» **SELECTED EXCERPT**
-*-*-

We picked up a poddy calf today. He was born in the yards Wednesday night, and after trucking them to their new paddock yesterday, we went back to pack up the portable yards and found him all alone. Poor little fella. I'll have pictures to lost of him soon 
_Posted via Mobile Device_


----------



## PintoTess (Aug 18, 2010)

Aww its always sad with the Poddy calves :/ But they are so so cute :3


----------



## wild_spot (Jan 30, 2008)

Ok, so we found a other little bull calf in the paddock we mustered, so we now have two poddy's 

Any name suggestions? Both boys. 









_Posted via Mobile Device_


----------



## PintoTess (Aug 18, 2010)

T-Bone  Nah thats cruel lol!


----------



## Chiilaa (Aug 12, 2010)

PintoTess said:


> T-Bone  Nah thats cruel lol!


As a kid, all our poddies were food related names. Chop, Mince, Steak, Stew etc. Mostly lambs, but a few calves in there too lol.


----------



## Chevaux (Jun 27, 2012)

Here's my names -- Earl and Henrry. They're darlings.


----------



## smrobs (Jul 30, 2008)

-*-*-

» **DATA SECTION**
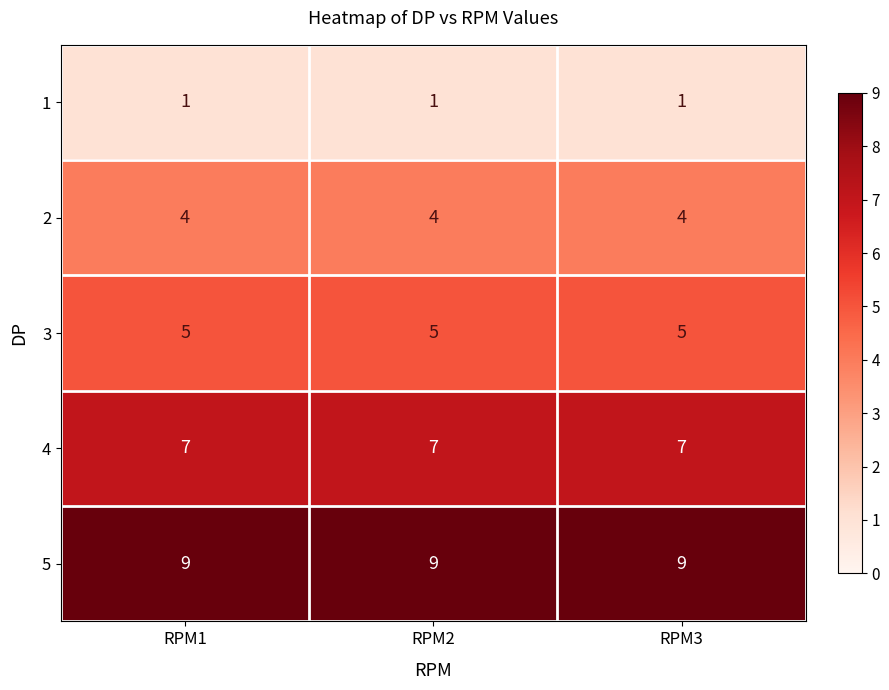

Rank the series by their maximum value, from lowest to highest.

1, 2, 3, 4, 5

-*-*-

» **WHAT YOU WILL DO**
1. Please rewrite the part of the poddy calf thread that opens with the words containing "## Chiilaa (Aug" and closes with "there too lol.", putting "Roast" in place of "Mince".
2. Answer these questions about the poddy calf thread:
(a) When and where was the first poddy calf born?
(b) How many poddy calves are there after the second calf is found in the mustered paddock?
(c) According to the post on childhood poddies, what kind of animal were most of those food-named poddies?
3. Continue the poddy calf thread from the point where it ends.

» **RESULTS FOR THE EXERCISE**
1.
## Chiilaa (Aug 12, 2010)

PintoTess said:


> T-Bone  Nah thats cruel lol!


As a kid, all our poddies were food related names. Chop, Roast, Steak, Stew etc. Mostly lambs, but a few calves in there too lol.

2.
(a) In the yards on Wednesday night.
(b) Two.
(c) Lambs.

3.
I have no name suggestions, but I am wondering what you do with those calves. I am assuming that you probably couldn't match them back up with their momma's. Does someone take them and bottle feed them or are they used as veal?

We always ended up with bottle calves when I was a kid, the only one I can remember the name of was Sampson.


----------



## wild_spot (Jan 30, 2008)

Yep mommaswft them. Maiden heifers so not much chance of them comin back. Normally the boss puts them
Down but be said he is sick of having to do it, and his wife and daughter and I said we were willing to raise them. So they will be bottle calves and when bigger will go out with the horses. 

I already named another calf T-Bone ha ha so it's taken!
_Posted via Mobile Device_


----------



## wild_spot (Jan 30, 2008)

Mommas left*
_Posted via Mobile Device_


----------



## smrobs (Jul 30, 2008)

Poor guys. Hmm, Mike and Ike (candy, but still a food LOL)? Riff and Raff? Babe and Blue (my brother used to have a pair of trained driving oxen with those names)?


----------



## barrelbeginner (Jan 31, 2012)

Bert and Ernie lol


----------



## Darrin (Jul 11, 2011)

Chiilaa said:


> As a kid, all our poddies were food related names. Chop, Mince, Steak, Stew etc. Mostly lambs, but a few calves in there too lol.


We had angus when I was growing up, dad would randomly point to one and tell my sister and I their name was T-bone, hamburger, steak, etc so we understood they were for eating and not pets.

Poddy is as interesting as us calling ours bummers. Wonder where the names come from for orphaned calves?


----------



## barrelbeginner (Jan 31, 2012)

I had a pig named bacon ham and chops hhaha


----------



## wild_spot (Jan 30, 2008)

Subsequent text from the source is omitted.